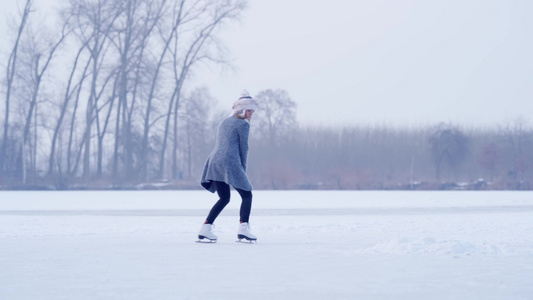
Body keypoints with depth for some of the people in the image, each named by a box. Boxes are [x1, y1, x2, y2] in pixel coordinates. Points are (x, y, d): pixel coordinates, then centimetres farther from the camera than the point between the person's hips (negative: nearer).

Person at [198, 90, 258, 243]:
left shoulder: (223, 123, 22)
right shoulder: (243, 124, -1)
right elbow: (244, 148, -1)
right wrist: (243, 168, 10)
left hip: (214, 162, 7)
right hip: (230, 163, -7)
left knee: (224, 199, 16)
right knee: (247, 195, 4)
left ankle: (205, 229, 5)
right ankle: (243, 228, -11)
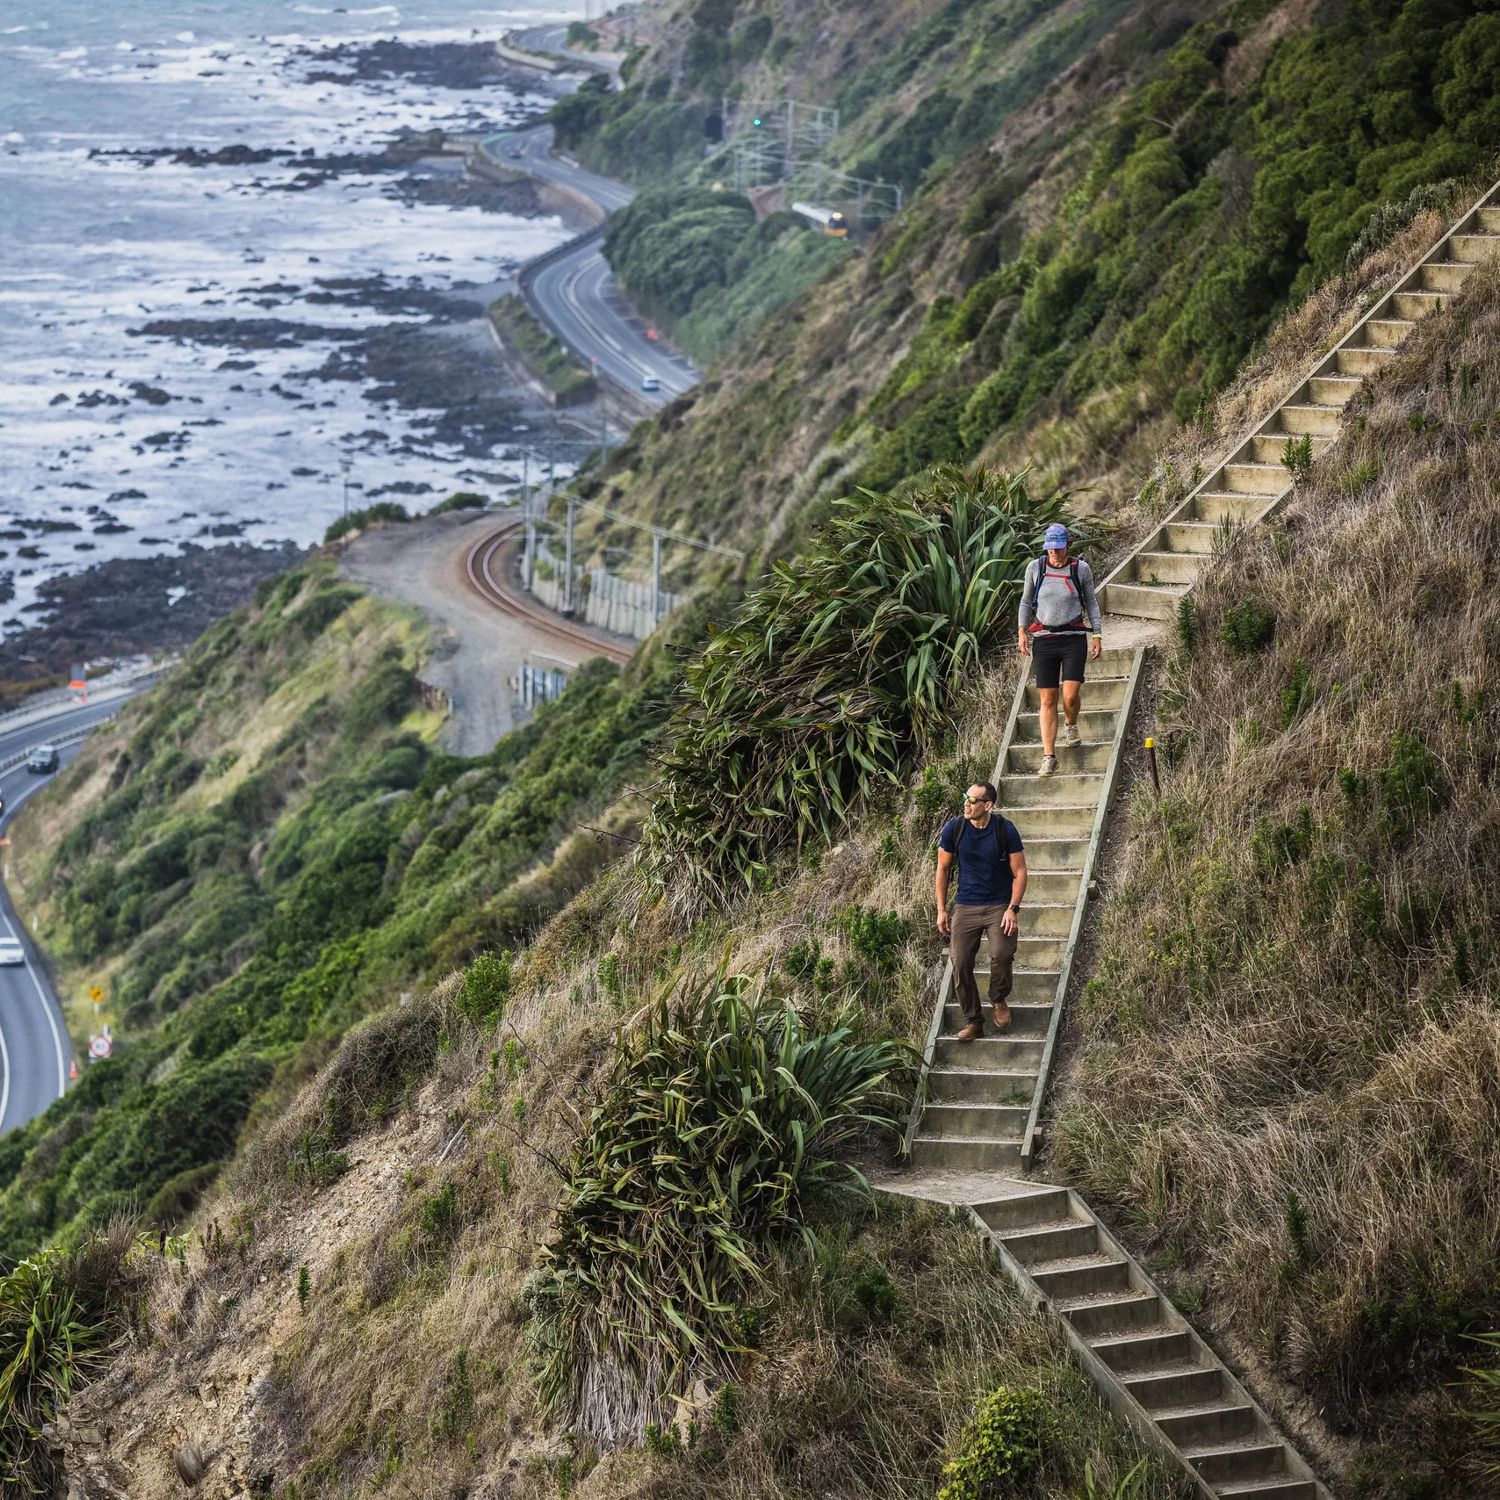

# What you should do:
Rewrite every item above, changing "centimetres" to "cm" and keeping everything else the same. Leave the pictures out.

# Response for this exercise:
Body keypoints with depth for some of the people in the image, each named by a box. Boxes are [x1, y1, x2, y2] in pixel coordinates. Points are (x, y, d): pixel coordinates, then cm farther from the camera than the point between the person's hips (negative: nearer).

Person at [198, 90, 258, 243]:
left shoulder: (223, 123, 22)
right shoulder: (243, 124, -1)
right elbow: (244, 148, -1)
right wrist: (243, 168, 10)
left hip: (214, 162, 7)
right hip: (230, 163, -7)
left knee: (224, 199, 16)
right knee: (247, 195, 4)
left ankle: (205, 229, 5)
right ankle: (243, 228, -11)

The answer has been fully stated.